How do you improve your chances of getting your key messages in news stories?
I get asked that a lot. Some folks suggest supplying background and sales materials, discussion guides or even suggested questions. And anything that essentially proves you're just parroting your messaging statements isn't going to help your cause either.
Media relations isn’t sales
The easiest way to get your messaging heard is to make sure your key messages aren’t sales messages, and that you don’t come off as a salesperson or spin doctor. When reporters feel "sold" or like they're getting "a line", you're done. We smell it from a mile away. And we won't play ball.
I think too many people focus on the message in one form, as if it were a slogan or something. But that's not the most effective way to look at it.

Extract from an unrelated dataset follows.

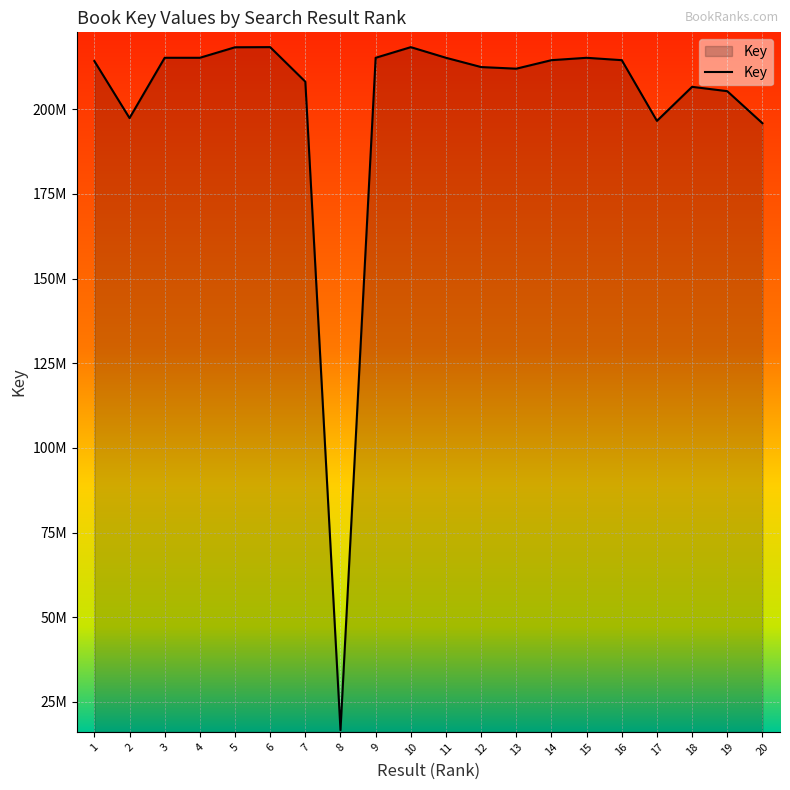

Reading left to right, list all the values displayed in this chart.

214224416	197387175	215189309	215186173	218290145	218335874	208133573	16621485	215185342	218325940	215188698	212448387	211970136	214484057	215183395	214484304	196552743	206611209	205327818	195865413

So if that's what you mean by "messaging" then you're going to be fighting an uphill battle all the way.
Take an organic approach
If what you mean is some key concepts -- the broader thoughts behind the messaging -- then it can definitely happen. This requires a more organic approach to "messaging". Definitely lay it all out in a messaging document (here's how we do that), but don't memorize the actual wording so much as memorize the meaning. Stay focused on the purpose (what you want people to think or do after they hear the message).
If the core concepts of the messaging are correct, and if you practice enough, your "messaging statements" will become more organic and in context to the interview, rather than sounding like you were trying to get your messaging in there.
Focus on the audience
One way to do that is to relay your messaging concepts in examples or evidence that serve both your goals and the audience's needs (and part of your audience is the reporter doing the interview). Instead of focusing on your messaging directly, try tackling it from this perspective:
- Who’s the audience for the media outlet?
- What questions will they (the readers, listeners, viewers, followers, etc.) have about the topic?
Strive to answer those questions through the lens of your key messages. That way, as you prepare for the interview, you’ll be presenting your messages through the filter of the audiences needs, not just your agenda.
This is good prep for your interview. And if you wanted to use that information as part of your responses, that’s cool it’s an appropriate answer to a question. Otherwise, many reporters will ask if there’s anything else you want to say, and you can share this information at that time. But the real value of the exercise is getting your focus off yourself and onto your audience.
An additional upside: This strategy also is effective in sales and marketing presentations and materials. Why? Because people -- whether they're reporters, customers or prospects -- are more receptive when they feel you're being real and understand that they don't work for you.